Thank you for your reply Leper, appreciated. . I am having active talks with HR at the moment to say the least. Also having HR staff on same grade making decisions is not ideal  I have also been told by another party that you can be put off-scale and there s a specific calculation for it. I am trying to source government circulars to back up my claims. Fingers cross it will be resolved positively and to my interest. Thanks again.


----------



## Purple (19 Feb 2020)

Leper said:


> I'm retired nearly two years, but somewhere I have the terms of calculation of regradings/upgradings/promotions. If I come across them, I'll post more here. *The regulations governing are a left-over from the British Post Office (Victorian Times)*.


Really? I should be surprised but...


----------



## Leper (19 Feb 2020)

Purple said:


> Really? I should be surprised but...


It's nearly 6 months since I posted that. Are you that far behind?


----------



## Purple (19 Feb 2020)

Leper said:


> It's nearly 6 months since I posted that. Are you that far behind?


Yes, yes I am.
How's sunny Spain?


----------



## cappucino (9 Aug 2020)

cappucino said:


> Thank you for your reply Leper, appreciated. . I am having active talks with HR at the moment to say the least. Also having HR staff on same grade making decisions is not ideal  I have also been told by another party that you can be put off-scale and there s a specific calculation for it. I am trying to source government circulars to back up my claims. Fingers cross it will be resolved positively and to my interest.

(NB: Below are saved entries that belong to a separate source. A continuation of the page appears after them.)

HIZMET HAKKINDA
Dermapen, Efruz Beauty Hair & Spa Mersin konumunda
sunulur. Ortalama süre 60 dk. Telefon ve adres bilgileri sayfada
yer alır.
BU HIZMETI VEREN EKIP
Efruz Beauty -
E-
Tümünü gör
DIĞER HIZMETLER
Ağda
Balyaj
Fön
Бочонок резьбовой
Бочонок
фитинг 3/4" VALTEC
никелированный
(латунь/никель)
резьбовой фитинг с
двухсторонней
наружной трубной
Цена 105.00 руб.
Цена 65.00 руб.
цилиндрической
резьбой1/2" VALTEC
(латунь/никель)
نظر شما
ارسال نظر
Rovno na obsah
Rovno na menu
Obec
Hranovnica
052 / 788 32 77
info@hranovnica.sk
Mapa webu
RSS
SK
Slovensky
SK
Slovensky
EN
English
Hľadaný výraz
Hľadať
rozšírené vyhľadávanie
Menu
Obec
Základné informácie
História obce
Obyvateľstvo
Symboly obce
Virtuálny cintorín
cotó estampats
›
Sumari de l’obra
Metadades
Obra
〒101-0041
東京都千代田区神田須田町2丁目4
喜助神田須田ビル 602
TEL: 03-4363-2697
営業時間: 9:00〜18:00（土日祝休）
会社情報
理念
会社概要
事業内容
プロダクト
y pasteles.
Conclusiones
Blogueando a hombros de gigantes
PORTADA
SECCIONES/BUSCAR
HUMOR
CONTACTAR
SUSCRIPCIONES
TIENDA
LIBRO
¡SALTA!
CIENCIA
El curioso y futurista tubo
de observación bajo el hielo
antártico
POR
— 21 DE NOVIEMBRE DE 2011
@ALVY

Thanks again.


Hi Leper,  can I ask you about what you think of this:  After being put on the 2nd increment towards Long Service Increment 1 of the new grade, the promotion ended and I returned to my normal job.  I have now been appointed permanently to the same higher grade but it seems HR won't take account of previous promotion of a few months at the same grade to apply incremental credit.   So for that initial promotion:
- the internal procedure quotes for anybody on 3 years on same salary, should get equal or above increment + 2 increments.  This gives me no additional pay for the application of the second increment as it is 1st year of 3 years leading to LSI1 and equals to same pay to to staff at end of lower scale who did not have 3 years at same salary.
- in addition to not having extra pay, the time spent on the 1st promotion is not taken into account for point placing of my permanent position. 
Would you say this is a gross anomaly of internal procedure and the two scales at hand?  An older procedure refers to staff on LSI2 should get the LSI2 of the next scale plus one increment.  As my scale only have one single LSI, should this be considered as LSI2?  I cannot find the circular for pay on promotion I would be grateful for your feedback on the various points that I have raised.  Thanks in advance.


----------